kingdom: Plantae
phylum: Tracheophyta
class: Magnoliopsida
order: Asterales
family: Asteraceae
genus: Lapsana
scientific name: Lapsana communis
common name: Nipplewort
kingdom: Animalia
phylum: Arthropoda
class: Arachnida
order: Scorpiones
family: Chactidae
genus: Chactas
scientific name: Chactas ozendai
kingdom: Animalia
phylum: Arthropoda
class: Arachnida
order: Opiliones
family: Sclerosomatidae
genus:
• • •
Print every line of each row above, from kingdom down to the last name listed, without changing anything.

kingdom: Plantae
phylum: Tracheophyta
class: Magnoliopsida
order: Asterales
family: Asteraceae
genus: Lapsana
scientific name: Lapsana communis
common name: Nipplewort
kingdom: Animalia
phylum: Arthropoda
class: Arachnida
order: Scorpiones
family: Chactidae
genus: Chactas
scientific name: Chactas ozendai
kingdom: Animalia
phylum: Arthropoda
class: Arachnida
order: Opiliones
family: Sclerosomatidae
genus:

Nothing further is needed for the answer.